Just as the economy is beginning to look up for consumers, economists warn that an impending “fiscal cliff” could threaten to derail consumers who are finally experiencing a sense of financial stability.
Beginning Jan. 1, $500 billion worth of tax provisions are set to expire, including the Bush-era tax cuts and the reduced payroll tax. Once those policies – in addition to the unemployment benefits that have assisted millions of job-seekers – come to an end, nearly 90 percent of Americans will see their taxes rise, according to the Tax Policy Center.
In fact, the Tax Policy Center estimates that the average household will be forced to pay nearly $3,500 more in 2013 than they paid in 2012.
Given these potential increases, it’s more important than ever to be proactive when it comes to handling your debt. Don’t let the state of the economy determine your financial state. The following tips will help prepare you to weather any financial storm:
- Re-evaluate your habits. If your income or expenses have changed, your spending must also. Old habits are hard to break, but your family may need to forgo some traditions like eating out on Friday night, or Sunday movies, until your financial situation changes.
- Small changes count. Even small changes will have an impact, and more importantly, will set the stage for changing your habits. Your family will be stronger financially in the long run, and once you get on the right track, you can begin saving for something great (like a vacation, or new car, etc.).
- Be a smart shopper. Always shop with a list and take cash so that you can’t overspend. Use coupons only if you planned to purchase the item anyway.
- Pay your bills on time. Late fees and over-the-limit charges can quickly add up to a debt problem. Additionally, many creditors have raised their rates and have even closed accounts as penalties for late payments. Refer to these tips to help you pay your bills on time.
- Deal with big issues. If you have large, looming financial issues, such as unpaid debt or tax liens, it is time to deal with them head-on. Contact your creditors and make acceptable repayment arrangements. Implementing a plan to remove these stresses from your life will be good for your mental and financial health.
- Expect the unexpected.

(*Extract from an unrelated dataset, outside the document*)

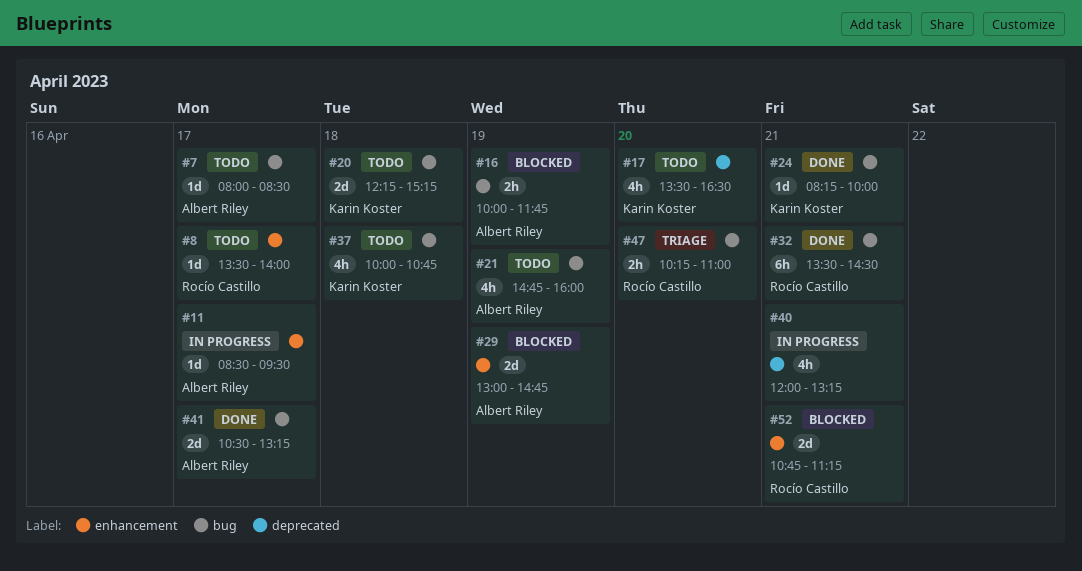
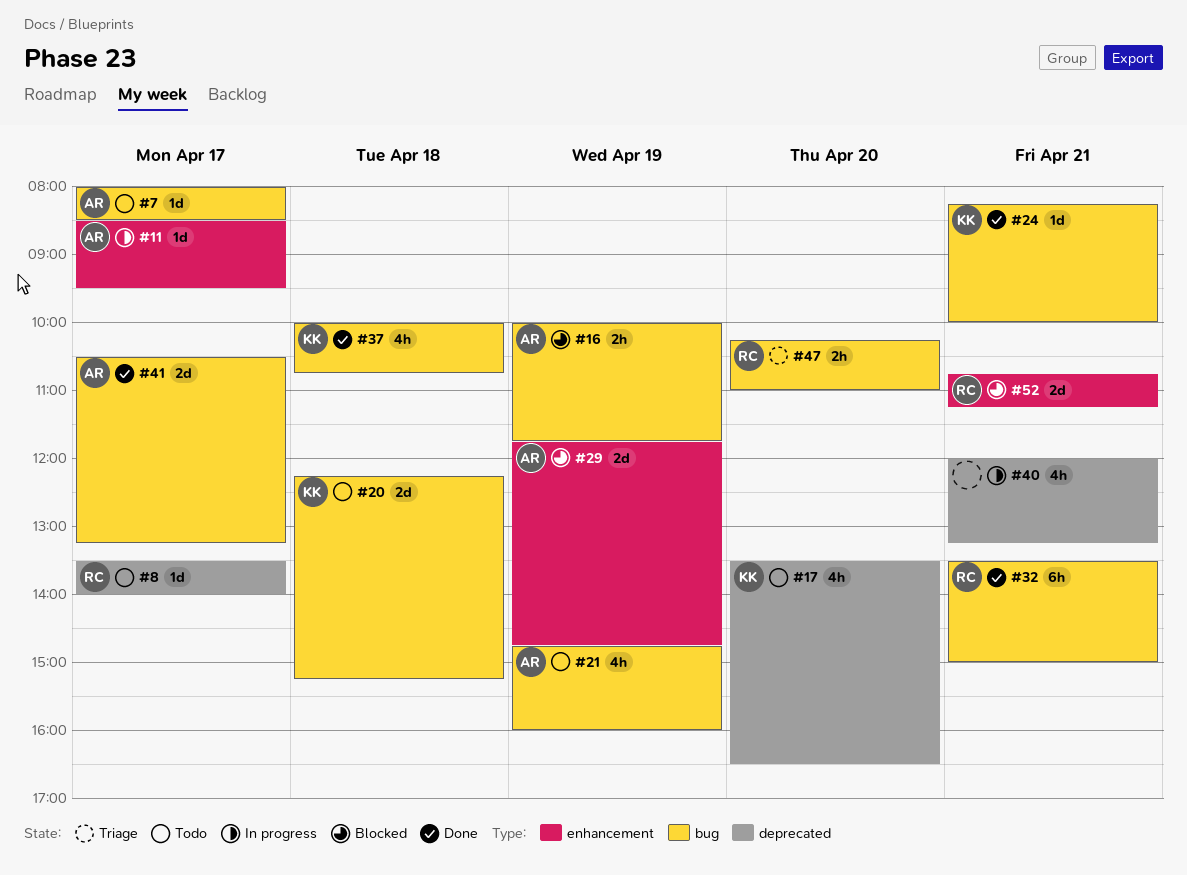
#8, label: enhancement -> deprecated
#29, begins: 13:00 -> 11:45
#32, ends: 14:30 -> 15:00
#37, status: Todo -> Done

Strive to establish an emergency savings account equal to at least three months of your income. If this goal seems too lofty, try having a small amount automatically deducted from your paycheck into a savings account. As they say, out of sight, out of mind – you won’t spend it if it’s not in your checking account.
- Perform a credit check-up. A positive credit report means better loan terms and more borrowing power — two of the most powerful tools you can have. Experts recommend that you review your credit reports annually and before making any major purchase.